__Instructions to follow__: Lines holding the word "format" are the ones to copy from the data below.

__Extracted material__:
---

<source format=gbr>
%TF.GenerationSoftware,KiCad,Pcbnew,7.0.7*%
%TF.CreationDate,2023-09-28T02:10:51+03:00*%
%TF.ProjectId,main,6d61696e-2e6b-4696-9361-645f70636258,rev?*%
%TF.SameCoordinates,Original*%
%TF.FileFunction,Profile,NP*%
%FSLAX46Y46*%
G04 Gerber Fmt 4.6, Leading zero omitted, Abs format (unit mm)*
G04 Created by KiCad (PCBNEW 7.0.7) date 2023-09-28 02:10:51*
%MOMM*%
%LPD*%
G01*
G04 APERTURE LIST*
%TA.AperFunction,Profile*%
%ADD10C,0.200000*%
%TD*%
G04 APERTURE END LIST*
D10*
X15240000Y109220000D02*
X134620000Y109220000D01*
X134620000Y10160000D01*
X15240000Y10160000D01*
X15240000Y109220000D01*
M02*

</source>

---

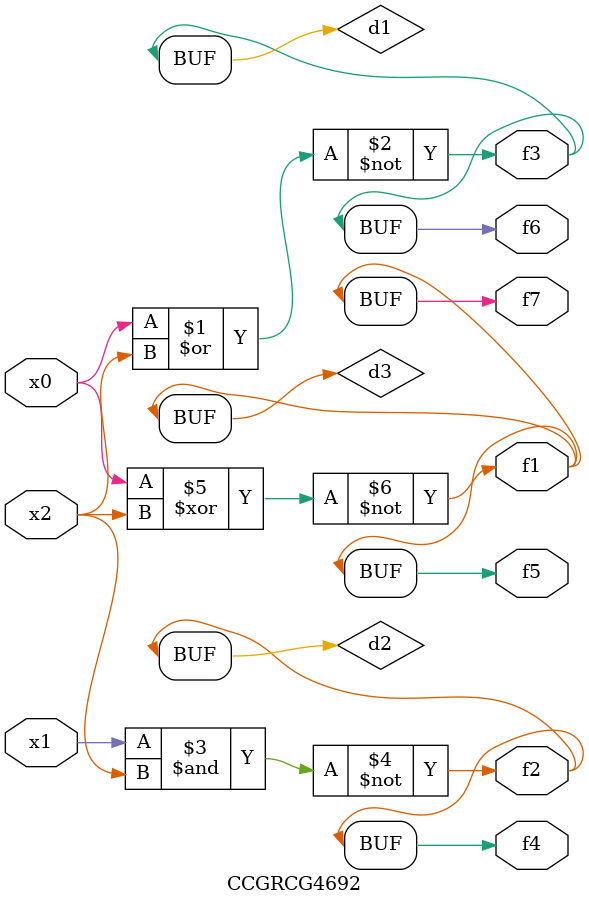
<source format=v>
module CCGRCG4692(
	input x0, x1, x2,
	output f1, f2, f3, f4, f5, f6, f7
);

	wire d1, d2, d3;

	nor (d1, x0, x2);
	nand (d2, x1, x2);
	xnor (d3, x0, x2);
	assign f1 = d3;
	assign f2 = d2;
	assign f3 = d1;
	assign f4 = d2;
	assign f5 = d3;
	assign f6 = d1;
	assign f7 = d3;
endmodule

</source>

---

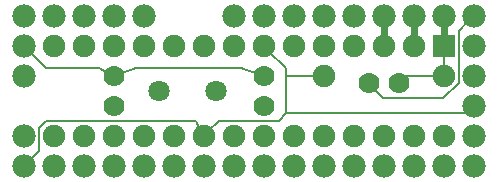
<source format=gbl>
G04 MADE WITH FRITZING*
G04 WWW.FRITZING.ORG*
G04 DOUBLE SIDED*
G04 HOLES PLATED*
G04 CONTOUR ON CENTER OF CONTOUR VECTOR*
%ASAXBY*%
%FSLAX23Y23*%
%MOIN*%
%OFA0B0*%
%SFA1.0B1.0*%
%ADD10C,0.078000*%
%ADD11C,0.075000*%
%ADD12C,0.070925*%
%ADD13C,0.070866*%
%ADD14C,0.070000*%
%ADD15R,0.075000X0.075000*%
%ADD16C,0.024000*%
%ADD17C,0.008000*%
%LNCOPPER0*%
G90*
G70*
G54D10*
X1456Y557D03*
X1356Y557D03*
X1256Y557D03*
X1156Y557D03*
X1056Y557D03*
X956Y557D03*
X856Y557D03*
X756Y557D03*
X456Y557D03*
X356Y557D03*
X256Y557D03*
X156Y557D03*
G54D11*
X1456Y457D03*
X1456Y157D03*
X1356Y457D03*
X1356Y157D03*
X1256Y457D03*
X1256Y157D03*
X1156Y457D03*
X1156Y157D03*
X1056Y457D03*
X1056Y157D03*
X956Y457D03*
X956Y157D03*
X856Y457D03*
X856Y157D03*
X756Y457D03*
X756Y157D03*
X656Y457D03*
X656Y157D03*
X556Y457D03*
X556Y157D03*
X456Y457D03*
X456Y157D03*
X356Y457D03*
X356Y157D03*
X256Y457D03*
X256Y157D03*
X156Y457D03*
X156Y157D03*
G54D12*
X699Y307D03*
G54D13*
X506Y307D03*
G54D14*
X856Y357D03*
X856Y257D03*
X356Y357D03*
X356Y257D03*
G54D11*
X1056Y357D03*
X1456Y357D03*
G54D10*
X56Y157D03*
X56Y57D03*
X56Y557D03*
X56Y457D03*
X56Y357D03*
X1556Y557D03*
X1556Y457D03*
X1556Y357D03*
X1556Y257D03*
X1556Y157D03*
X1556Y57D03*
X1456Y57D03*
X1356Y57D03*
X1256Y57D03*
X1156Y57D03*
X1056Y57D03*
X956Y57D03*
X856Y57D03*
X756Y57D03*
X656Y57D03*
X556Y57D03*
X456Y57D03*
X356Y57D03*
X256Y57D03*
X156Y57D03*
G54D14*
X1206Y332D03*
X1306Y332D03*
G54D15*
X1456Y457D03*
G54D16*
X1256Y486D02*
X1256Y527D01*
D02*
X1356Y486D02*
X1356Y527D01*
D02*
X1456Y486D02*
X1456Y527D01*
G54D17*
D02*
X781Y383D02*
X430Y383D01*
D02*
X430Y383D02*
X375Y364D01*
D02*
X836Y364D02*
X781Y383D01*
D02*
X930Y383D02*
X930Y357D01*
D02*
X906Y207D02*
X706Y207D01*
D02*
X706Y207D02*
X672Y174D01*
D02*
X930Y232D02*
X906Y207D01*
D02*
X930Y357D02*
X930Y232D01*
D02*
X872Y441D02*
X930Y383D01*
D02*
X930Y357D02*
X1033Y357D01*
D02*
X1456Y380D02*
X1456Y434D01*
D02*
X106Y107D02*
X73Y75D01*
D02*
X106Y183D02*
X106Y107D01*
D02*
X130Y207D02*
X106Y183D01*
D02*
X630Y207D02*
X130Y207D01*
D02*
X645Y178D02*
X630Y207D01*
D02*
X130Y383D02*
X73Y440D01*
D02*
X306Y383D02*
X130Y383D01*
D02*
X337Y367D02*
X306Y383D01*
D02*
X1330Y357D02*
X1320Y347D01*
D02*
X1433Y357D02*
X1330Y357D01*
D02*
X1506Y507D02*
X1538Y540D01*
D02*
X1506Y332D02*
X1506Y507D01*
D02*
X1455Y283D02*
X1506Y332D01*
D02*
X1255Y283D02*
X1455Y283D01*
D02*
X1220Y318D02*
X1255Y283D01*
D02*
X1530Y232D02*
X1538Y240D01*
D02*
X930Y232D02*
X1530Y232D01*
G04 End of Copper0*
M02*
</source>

---

__Solution for this problem__:
<source format=gbr>
G04 Gerber Fmt 4.6, Leading zero omitted, Abs format (unit mm)*
<source format=v>
<source format=gbl>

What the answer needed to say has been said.